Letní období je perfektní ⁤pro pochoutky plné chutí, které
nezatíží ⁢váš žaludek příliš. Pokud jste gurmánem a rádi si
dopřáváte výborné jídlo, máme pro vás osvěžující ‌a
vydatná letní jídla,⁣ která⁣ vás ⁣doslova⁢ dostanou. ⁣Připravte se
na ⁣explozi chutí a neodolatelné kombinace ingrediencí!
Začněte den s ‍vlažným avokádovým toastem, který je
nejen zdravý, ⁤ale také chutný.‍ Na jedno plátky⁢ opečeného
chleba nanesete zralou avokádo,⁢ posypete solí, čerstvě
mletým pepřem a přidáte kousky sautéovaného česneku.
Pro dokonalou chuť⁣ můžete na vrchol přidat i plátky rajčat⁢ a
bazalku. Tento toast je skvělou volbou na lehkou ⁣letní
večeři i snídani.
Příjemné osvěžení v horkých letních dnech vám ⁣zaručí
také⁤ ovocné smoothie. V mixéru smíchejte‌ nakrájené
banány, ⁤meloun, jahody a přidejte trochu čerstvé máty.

____________________

* _Work instructions_
Among the records above, a stretch begins at the line containing "na ⁣explozi chutí" and ends at the line containing "bazalku. Tento toast". Restate that stretch word for word, and nothing else.

* _Answer for this exercise_
na ⁣explozi chutí a neodolatelné kombinace ingrediencí!
Začněte den s ‍vlažným avokádovým toastem, který je
nejen zdravý, ⁤ale také chutný.‍ Na jedno plátky⁢ opečeného
chleba nanesete zralou avokádo,⁢ posypete solí, čerstvě
mletým pepřem a přidáte kousky sautéovaného česneku.
Pro dokonalou chuť⁣ můžete na vrchol přidat i plátky rajčat⁢ a
bazalku. Tento toast je skvělou volbou na lehkou ⁣letní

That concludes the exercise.